─── Task input
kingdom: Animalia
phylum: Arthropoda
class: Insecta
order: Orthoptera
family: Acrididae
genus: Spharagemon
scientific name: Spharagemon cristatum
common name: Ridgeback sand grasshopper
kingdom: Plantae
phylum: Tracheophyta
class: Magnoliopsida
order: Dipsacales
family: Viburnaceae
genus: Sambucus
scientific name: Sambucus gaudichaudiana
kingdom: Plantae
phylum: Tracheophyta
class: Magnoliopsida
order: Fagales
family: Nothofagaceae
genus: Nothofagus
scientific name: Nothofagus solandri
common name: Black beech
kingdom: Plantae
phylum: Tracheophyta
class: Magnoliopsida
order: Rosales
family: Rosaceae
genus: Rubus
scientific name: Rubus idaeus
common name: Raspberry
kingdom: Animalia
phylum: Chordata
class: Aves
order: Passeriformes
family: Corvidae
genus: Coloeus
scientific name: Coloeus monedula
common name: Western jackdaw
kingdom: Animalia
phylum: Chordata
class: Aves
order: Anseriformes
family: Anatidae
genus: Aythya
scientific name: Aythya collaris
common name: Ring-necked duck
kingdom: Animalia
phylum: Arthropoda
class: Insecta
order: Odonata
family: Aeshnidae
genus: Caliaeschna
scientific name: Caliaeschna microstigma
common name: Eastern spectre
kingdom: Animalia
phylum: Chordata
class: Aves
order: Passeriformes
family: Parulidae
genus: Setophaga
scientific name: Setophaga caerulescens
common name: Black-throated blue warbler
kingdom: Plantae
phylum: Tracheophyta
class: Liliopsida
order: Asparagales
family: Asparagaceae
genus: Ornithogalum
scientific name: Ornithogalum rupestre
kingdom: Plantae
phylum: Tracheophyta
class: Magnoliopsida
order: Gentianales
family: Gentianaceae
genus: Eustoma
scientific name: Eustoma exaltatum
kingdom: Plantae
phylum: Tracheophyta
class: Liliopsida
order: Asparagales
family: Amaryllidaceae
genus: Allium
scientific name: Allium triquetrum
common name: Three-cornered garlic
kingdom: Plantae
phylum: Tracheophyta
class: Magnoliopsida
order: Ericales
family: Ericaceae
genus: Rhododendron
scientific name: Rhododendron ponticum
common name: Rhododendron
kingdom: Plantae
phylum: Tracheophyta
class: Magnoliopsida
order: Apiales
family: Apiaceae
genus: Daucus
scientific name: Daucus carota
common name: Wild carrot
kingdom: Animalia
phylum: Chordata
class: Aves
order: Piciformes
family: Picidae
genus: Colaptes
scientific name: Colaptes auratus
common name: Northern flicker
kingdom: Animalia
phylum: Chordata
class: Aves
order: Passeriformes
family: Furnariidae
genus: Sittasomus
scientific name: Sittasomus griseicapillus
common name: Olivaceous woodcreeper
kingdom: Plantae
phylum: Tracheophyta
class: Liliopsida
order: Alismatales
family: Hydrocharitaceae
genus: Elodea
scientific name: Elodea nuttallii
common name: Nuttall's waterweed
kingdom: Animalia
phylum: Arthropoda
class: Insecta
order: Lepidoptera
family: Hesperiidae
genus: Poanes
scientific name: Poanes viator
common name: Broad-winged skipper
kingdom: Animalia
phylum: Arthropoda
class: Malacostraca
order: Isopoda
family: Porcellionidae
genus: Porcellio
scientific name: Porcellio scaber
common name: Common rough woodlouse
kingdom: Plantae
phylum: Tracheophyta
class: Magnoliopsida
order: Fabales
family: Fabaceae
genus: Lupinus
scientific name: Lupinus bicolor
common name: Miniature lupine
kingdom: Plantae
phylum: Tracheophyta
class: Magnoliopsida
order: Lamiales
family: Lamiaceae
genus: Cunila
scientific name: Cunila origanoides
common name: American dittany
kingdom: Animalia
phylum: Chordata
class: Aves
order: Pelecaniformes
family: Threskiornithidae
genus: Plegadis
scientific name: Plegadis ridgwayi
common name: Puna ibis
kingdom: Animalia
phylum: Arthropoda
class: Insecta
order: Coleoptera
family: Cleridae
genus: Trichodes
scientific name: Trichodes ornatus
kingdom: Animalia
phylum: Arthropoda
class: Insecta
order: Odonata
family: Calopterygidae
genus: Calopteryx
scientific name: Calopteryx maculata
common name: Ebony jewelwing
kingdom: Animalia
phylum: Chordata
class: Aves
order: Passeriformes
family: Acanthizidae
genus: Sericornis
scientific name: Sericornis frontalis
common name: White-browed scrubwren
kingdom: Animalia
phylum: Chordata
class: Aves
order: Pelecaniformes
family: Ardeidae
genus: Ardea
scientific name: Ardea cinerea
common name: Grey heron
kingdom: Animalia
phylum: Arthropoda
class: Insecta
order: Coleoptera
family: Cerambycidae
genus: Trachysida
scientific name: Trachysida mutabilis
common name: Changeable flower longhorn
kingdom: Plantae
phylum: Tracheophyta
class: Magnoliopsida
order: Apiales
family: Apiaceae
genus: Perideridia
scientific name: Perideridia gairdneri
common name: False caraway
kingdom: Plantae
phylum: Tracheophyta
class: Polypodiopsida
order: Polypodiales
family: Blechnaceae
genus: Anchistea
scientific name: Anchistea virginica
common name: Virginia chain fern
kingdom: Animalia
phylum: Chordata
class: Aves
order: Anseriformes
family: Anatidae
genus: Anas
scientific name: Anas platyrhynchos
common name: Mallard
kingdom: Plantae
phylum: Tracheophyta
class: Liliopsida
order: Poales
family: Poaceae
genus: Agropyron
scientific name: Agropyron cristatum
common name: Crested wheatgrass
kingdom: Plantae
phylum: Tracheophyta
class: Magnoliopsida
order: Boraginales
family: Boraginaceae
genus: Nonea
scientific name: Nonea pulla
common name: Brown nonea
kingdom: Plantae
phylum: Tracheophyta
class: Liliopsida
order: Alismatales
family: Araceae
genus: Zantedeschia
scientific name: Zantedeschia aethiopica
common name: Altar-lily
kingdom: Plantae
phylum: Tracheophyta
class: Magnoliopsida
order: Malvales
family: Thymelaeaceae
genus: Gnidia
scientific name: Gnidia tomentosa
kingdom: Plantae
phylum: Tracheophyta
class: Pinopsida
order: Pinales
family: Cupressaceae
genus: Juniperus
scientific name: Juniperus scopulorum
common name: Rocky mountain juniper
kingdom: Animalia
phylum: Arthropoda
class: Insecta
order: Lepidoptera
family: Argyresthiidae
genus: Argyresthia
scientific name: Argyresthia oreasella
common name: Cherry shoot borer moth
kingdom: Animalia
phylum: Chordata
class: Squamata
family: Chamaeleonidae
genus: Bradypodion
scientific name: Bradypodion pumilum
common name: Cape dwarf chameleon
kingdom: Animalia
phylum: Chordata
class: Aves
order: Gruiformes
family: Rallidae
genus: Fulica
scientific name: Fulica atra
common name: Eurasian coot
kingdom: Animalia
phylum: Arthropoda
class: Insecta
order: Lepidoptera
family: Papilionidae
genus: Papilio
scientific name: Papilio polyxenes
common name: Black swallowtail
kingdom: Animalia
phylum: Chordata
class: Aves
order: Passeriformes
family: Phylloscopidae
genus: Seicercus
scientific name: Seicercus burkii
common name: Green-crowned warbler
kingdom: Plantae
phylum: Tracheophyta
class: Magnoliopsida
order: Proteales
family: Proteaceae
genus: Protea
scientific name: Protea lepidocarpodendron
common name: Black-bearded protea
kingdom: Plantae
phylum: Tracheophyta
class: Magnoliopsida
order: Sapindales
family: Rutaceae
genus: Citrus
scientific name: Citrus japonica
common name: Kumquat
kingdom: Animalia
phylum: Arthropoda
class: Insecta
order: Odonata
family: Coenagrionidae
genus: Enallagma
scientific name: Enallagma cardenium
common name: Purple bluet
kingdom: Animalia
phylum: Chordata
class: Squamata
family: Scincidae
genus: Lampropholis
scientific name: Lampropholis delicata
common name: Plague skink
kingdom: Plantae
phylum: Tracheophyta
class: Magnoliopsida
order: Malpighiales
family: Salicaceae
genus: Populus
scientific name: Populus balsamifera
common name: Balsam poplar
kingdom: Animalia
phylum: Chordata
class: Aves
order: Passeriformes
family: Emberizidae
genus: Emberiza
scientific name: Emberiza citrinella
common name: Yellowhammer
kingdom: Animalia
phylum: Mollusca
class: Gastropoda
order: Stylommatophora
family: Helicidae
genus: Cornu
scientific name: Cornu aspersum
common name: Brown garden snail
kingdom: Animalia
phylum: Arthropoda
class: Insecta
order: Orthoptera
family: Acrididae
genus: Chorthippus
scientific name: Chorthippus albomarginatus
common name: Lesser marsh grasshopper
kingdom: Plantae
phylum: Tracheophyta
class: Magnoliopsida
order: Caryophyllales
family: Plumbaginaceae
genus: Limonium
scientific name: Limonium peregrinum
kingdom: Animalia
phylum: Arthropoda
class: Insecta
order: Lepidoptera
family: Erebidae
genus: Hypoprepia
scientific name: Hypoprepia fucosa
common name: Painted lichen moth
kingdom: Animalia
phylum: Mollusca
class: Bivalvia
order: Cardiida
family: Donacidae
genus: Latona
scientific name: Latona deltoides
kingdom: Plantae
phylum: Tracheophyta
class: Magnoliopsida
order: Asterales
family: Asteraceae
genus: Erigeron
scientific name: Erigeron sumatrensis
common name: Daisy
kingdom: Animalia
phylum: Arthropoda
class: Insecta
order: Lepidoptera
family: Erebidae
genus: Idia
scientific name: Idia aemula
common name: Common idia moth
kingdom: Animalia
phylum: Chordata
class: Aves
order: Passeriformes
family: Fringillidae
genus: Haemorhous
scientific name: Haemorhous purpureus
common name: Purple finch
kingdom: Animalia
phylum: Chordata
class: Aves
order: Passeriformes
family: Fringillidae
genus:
──────
- To do: Turn the records into a Markdown table, starting at the line that contains "common name: Black swallowtail" and stopping after the line that contains "genus: Citrus". Use a Row column for the row number and a Line column for the line itself, and leave out blank lines.

- Response to this task:
| Row | Line |
|---|---|
| 1 | common name: Black swallowtail |
| 2 | kingdom: Animalia |
| 3 | phylum: Chordata |
| 4 | class: Aves |
| 5 | order: Passeriformes |
| 6 | family: Phylloscopidae |
| 7 | genus: Seicercus |
| 8 | scientific name: Seicercus burkii |
| 9 | common name: Green-crowned warbler |
| 10 | kingdom: Plantae |
| 11 | phylum: Tracheophyta |
| 12 | class: Magnoliopsida |
| 13 | order: Proteales |
| 14 | family: Proteaceae |
| 15 | genus: Protea |
| 16 | scientific name: Protea lepidocarpodendron |
| 17 | common name: Black-bearded protea |
| 18 | kingdom: Plantae |
| 19 | phylum: Tracheophyta |
| 20 | class: Magnoliopsida |
| 21 | order: Sapindales |
| 22 | family: Rutaceae |
| 23 | genus: Citrus |